PKK'nın Dağlıca saldırısıyla başladı 12 asker şehit oldu. Güngören'de 18 kişi hayatını kaybetti. Aktütün saldırısında 15 asker şehit oldu. Silvan Reşadiye Diyarbakır bölgelerinde PKK'nın saldırıları oldu. örgüt defalarca hükümeti tehdit etti. Siyasi iradeye düşmanca tavır takınıldı. PKK çekilmeyi durdurduğunu açıkladı. KCK, ateşkesi tek taraflı sona erdirdiğini açıkladı. HDP Kobani nedeniyle halkı sokağa çağırdı. 6-7 Eylül'de 52 vatandaşımız hayatını kaybetti. Yüksekova'da çarşıdaki askerlerimiz arkadan vuruldu. 7 Haziran'dan bu tarihe de olan terör eylemi sayısı 657.
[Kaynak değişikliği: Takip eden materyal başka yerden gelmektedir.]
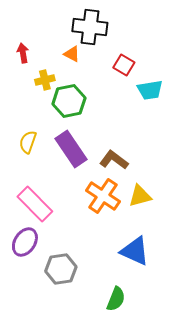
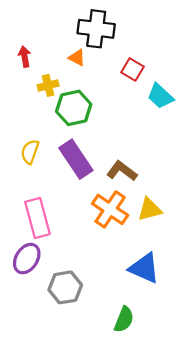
cyan trapezoid: (150, 90) -> (160, 96), turned 52
pink rectangle: (35, 204) -> (37, 218), turned 30

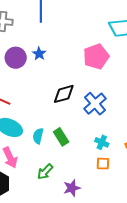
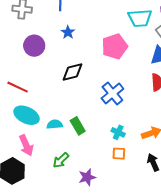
blue star: (39, 54) -> (68, 32), moved
black diamond: (64, 94) -> (73, 72), moved
cyan semicircle: (38, 136) -> (55, 124), turned 70

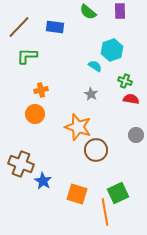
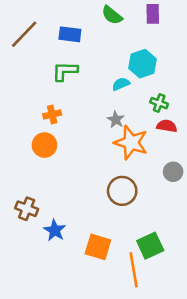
green L-shape: (27, 56) -> (65, 71), moved
cyan semicircle: (95, 66) -> (121, 84), turned -56
orange star: (78, 127) -> (131, 142), moved
brown cross: (21, 164) -> (27, 209), size x0.7

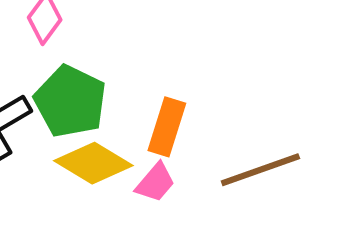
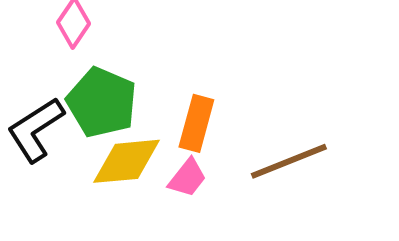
yellow diamond: (93, 163) -> (127, 161), turned -34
Burada kim terörden yana, kim barıştan yana? Kim siyaset diyor, kim silah diyor? İşte devlet bütün bunlara izin vermez. Devlet teröre izin vermez. Devlet durduk yere operasyon yapmıyor. Barışa kimin suikast düzenlediğini HDP görsün diyorum.
Ya silah ve terör diyeceksiniz, ya demokrasi ve siyaset diyeceksiniz. Safınızı belli edeceksiniz. Silahla siyaset bir arada yürümez. HDP bir yol ayrımında, bir tercih yapmak durumundadır. Hani silahlar susun fikirler konuşsun diyorduk. Ne oldu? Silahların susması lazım eğer siyaset yapılacaksa. Bu ülkenin işadamlarını gazetecilerini yargıçlarını katleden DHKPC'nin terör faaliyetlerini neden buharlaştırıyorsunuz? DHKPC bize desteğini iletti diyen siyasi parti liderleri var. siyasi partiler var. Terör örgütlerini incelediğimizde tüm terör örgütlerinin içinde bir DEAŞ anlayışı olduğunu göreceksiniz. PKK'nın Baas rejimini ayakta tutmak için binlerce kişiyi katleden DEAŞ'tan farkı nedir?

Ulusal güvenliğimizi kim tehdit ederse, kim şiddet uygularsa onun karşısında da sonuna kadar mücadele edilecektir.